Before providing funds to our hardware wallet Coldcard (CC) It is important to make sure that in the future whatever happens we will be able to recover them.
Over the years many situations can arise whereby we find ourselves in the position of having to recover these funds without having the hardware wallet (hww), such as losing it or it being damaged and not being manufactured anymore, either because that model does not exist or because the company has closed. To this day we do not know which companies will exist and which will not exist in 10 years, and although it was still alive, technology evolves very quickly and within a few years devices that are now in common use may not be available, such as microSD memory cards, microUSB connectors, internal battery…
Therefore it is vitally important to verify that we are going to be able to access the private keys that our hww handles. In this post we will test to recover these private keys from the CC addresses in other wallets from the generated seed and the passphrase that we have put.
There is documentation on this on the Coldcard website on how to carry out this operation, but I think that this is well worth a practical exercise to verify that this is the case. There is also apage walletsrecovery. where they give very valuable information about the compatibility between the different wallets.
- Turn on the Coldcard, for this we connect it to an external USB charger or an adapter connected to a socket, never charge it with the USB connector of the computer we must keep the Coldcard always offline.
- Put the prepin and the pin, you have to write it down because the device will request it whenever you turn it on. Do not save them on any digital medium or on the Internet, you have to minimize the risks.
- Updating the firmware is optional but recommended, we will not go into it.
- Create the wallet
Option: New Wallet
- Add the passphrase and write it down because it is not saved in the hww. Important, it must be entered every time the Coldcard is started and you want to operate with these addresses.
Option: Passphrase → Edit Phrase → APPLY → OK
When you start the HWW it will not warn you that you have to enter it and the menus they have do not help but if you forget to enter it you will end up operating with other different Bitcoin addresses.

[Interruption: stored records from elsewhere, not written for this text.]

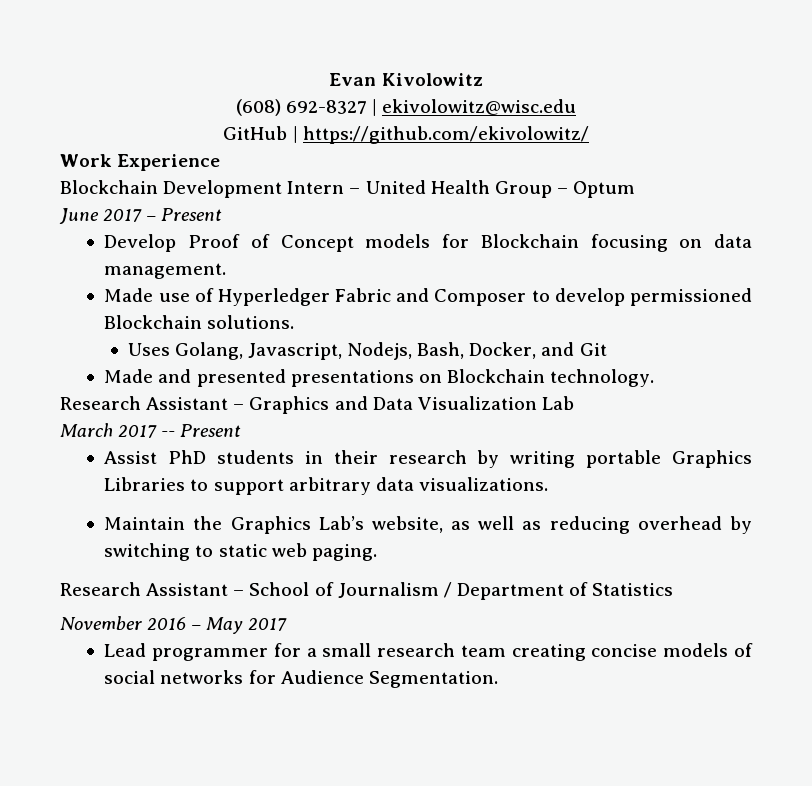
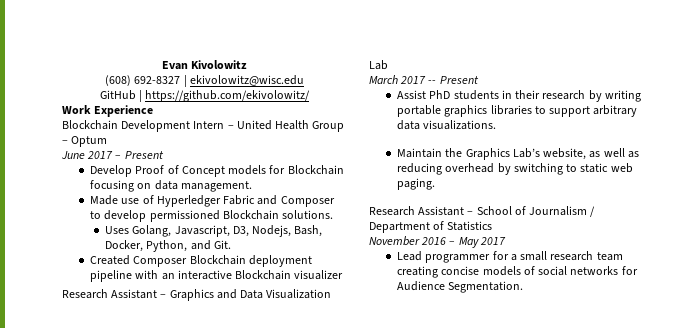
(342, 351) none -> [232,226,249,237] D3,
[541,342,607,356] [104,369,655,387] and Git // Made and presented presentations on Blockchain technology. -> [146,240,231,252] [90,255,312,267] [90,270,344,282] Python, and Git. // Created Composer Blockchain deployment pipeline with an interactive Blockchain visualizer
[671,450,752,468] [104,477,186,491] Graphics Libraries -> [444,105,532,117] graphics libraries

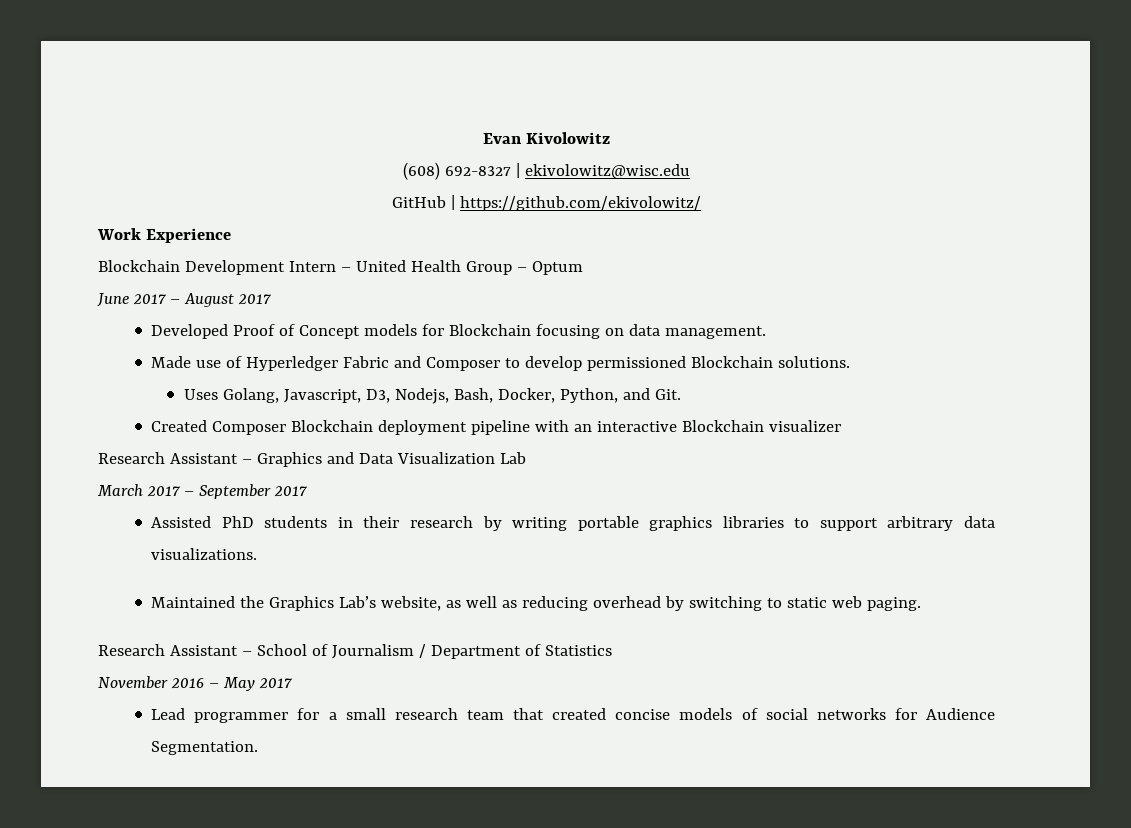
[124,151,164,159] [90,165,133,177] Present // Develop -> [183,293,271,307] [151,324,229,339] August 2017 // Developed
[428,76,479,84] [397,90,427,99] -- Present // Assist -> [183,484,307,499] [151,516,212,528] – September 2017 // Assisted
[397,148,443,158] Maintain -> [151,596,236,608] Maintained
[397,266,439,278] creating -> [513,708,607,720] that created

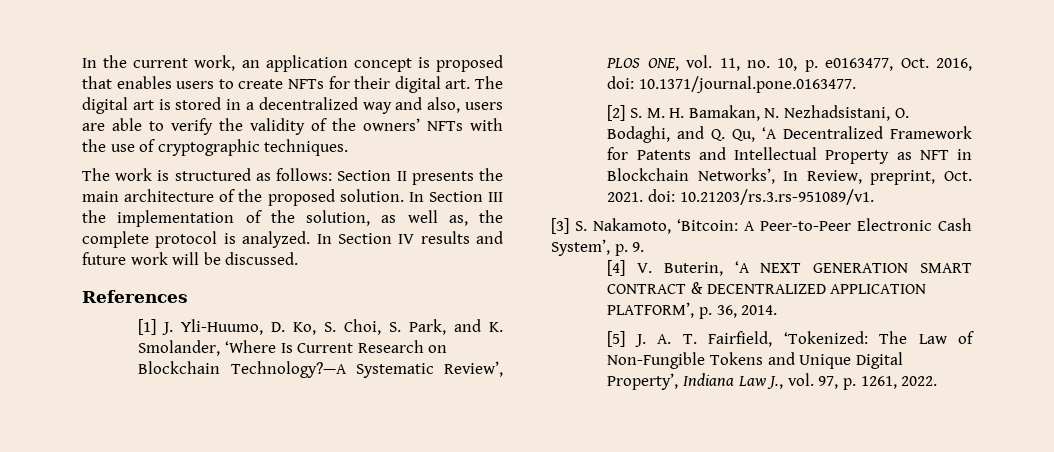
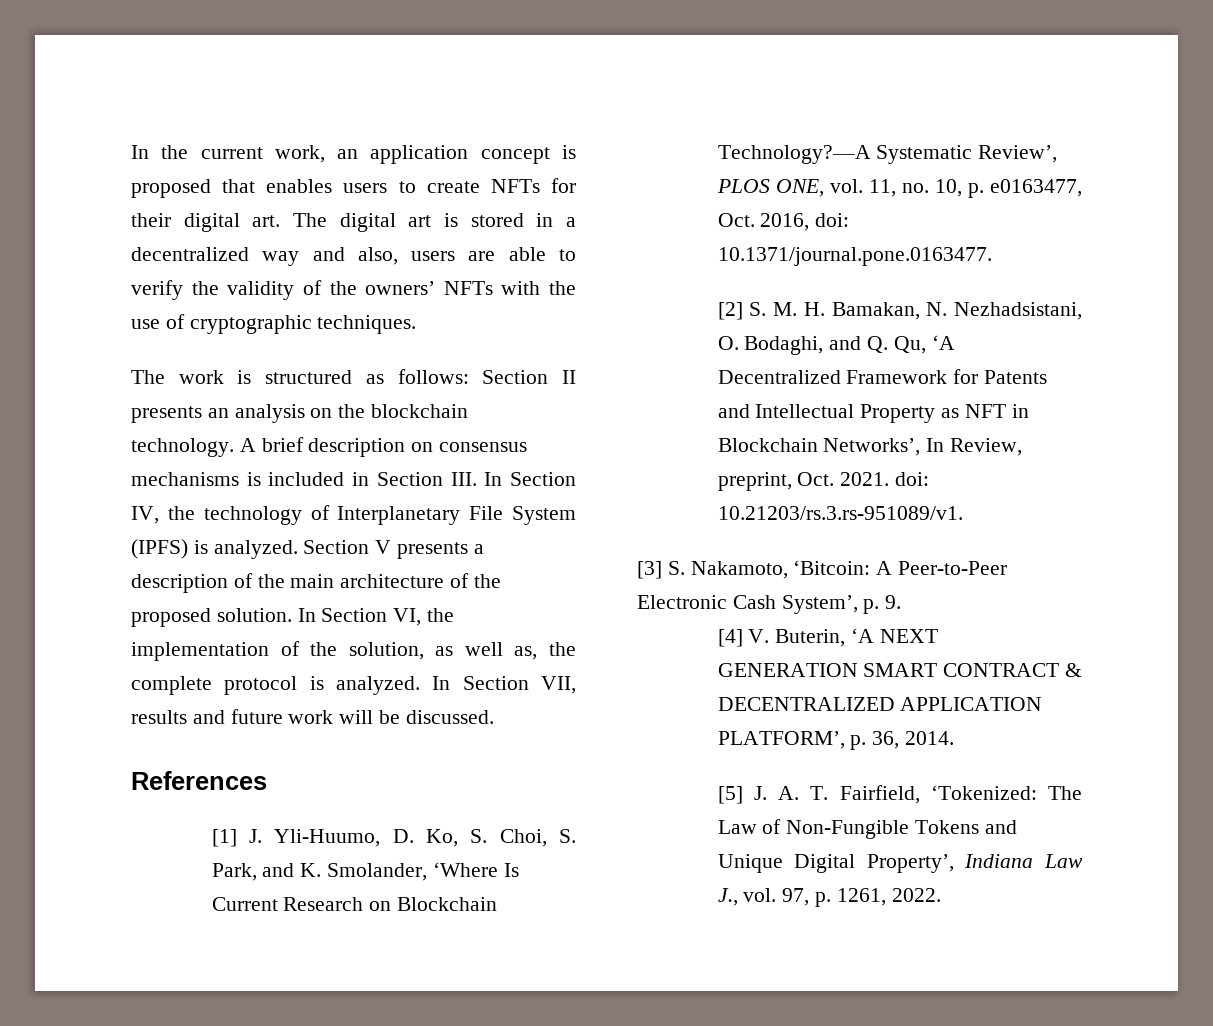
(474, 178) none -> [207,404,469,423] [131,437,528,457] [131,472,576,486] [131,505,576,525] [131,539,484,559] [131,573,253,593] an analysis on the blockchain technology. A brief description on consensus mechanisms is included in Section III. In Section IV, the technology of Interplanetary File System (IPFS) is analyzed. Section V presents a description of
[488,192,503,202] III -> [393,608,422,626] VI,
[398,234,415,244] IV -> [540,676,576,694] VII,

Option: Passphrase → A very long explanatory text but that is important because it indicates the problem of not entering it → Edit Phrase, It is not the best text for this option since what you have to do is enter your Passphrase and not edit it and then → APPLY → OK
When choosing the passphrase it is important that it is very difficult to discover on this page “Can BIP-39 passphrase be cracked?” they tell you how secure your password is.
- Visualize your identity.
Option: Advanced → View Identity to ensure that everything has been done correctly, we can check the fingerprint and that the text “BIP30 passphrase is in effect” appears to ensure that we are working with our passphrase.
- Enter a microSD and export master public key (xpub) for the Electrum wallets and Wasabi which is where in the future we could import them.
microSD → Export Wallet → Electrum wallet -> Native Segwit
microSD → Export Wallet → Wasabi wallet
- Saving addresses on the microSD card.
Option: Advanced -> Address Explorer -> 4 -> Select format (1b…) 1
Generate a file addresses.txt in the microSD with 256 addresses.
- Import the xpub in the Electrum wallet.
It is recommended to run it within a Tails and not connect it to the Internet, it is not necessary for what we are going to do.
Take out the microSD card and connect it to the computer where we have installed the Electrum and Wasabi wallets.
- Now we are going to create a wallet in Electrum with the same seed and passphrase that we have introduced in Coldcard.
Option: File → New / Restore
We choose the Standard Wallet option
We open the file addresses.txt exported from the CC to verify that the addresses shown by Electrum and those of Coldcard are the same.
Now we will perform the same check on the wasabi wallet.
- We retrieve in Wasabi the wallet
It is not necessary and it is recommended for this exercise not to have the Wasabi connected to the Internet.
Option: Recover Wallet and introduce the seed and the passphrase
- We load the Wallet
Option: Load Wallet
In the info of the wallet explorer we can verify that the Extended Master Fingerprint that shows wasabi matches the one that appears in Coldcard
- Generate some addresses
Option : Recive
When you restart wasabi it already shows the addresses
AND they actually match.
If initially only the Public Key appeared and not the address, we could perform the conversion to check that they are the same.
Address and Public Key at Electrum.
With this we have verified that from the Coldcard seed and passphrase we can recover the private keys in another wallet.
To summarize what we have to save to ensure recovery would be:
- The seed
- The passphrase
- The type of address that we used in our case Native SegWit (bech32) which is the only one compatible with wasabi
- The derivation paths “m / 84 ‘ / 0 ‘/ 0’ / 0 / XXXX ”
- It is recommended to also save an image of the Operating System together with the software used by Electrum and Wasabi.
Another possible option for recovering private keys from seed and passphrase is to use the iancoleman bip39 web tool that has a downloadable version and works offline.